Copy out word for word the lines of the listing between the line holding "#CuantoTeActivasTeLiberas" and the line holding "Actividad Física Diaria", inclusive.

#### PROVIDED MATERIAL

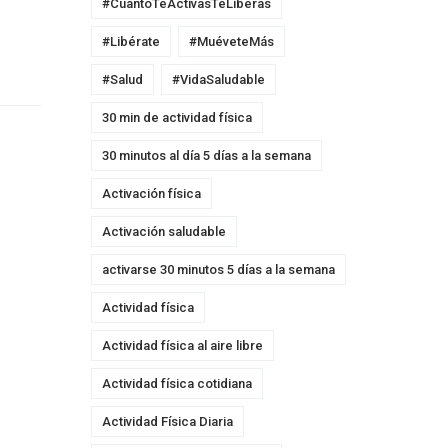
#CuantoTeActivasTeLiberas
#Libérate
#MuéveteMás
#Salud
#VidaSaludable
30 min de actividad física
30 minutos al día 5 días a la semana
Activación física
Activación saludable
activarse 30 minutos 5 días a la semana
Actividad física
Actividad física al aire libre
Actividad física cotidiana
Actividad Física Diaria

########
#### PROVIDED MATERIAL

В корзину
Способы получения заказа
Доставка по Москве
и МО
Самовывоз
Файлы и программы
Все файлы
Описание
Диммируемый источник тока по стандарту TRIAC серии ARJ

########

### ANSWER FOR THIS EXERCISE
#CuantoTeActivasTeLiberas
#Libérate
#MuéveteMás
#Salud
#VidaSaludable
30 min de actividad física
30 minutos al día 5 días a la semana
Activación física
Activación saludable
activarse 30 minutos 5 días a la semana
Actividad física
Actividad física al aire libre
Actividad física cotidiana
Actividad Física Diaria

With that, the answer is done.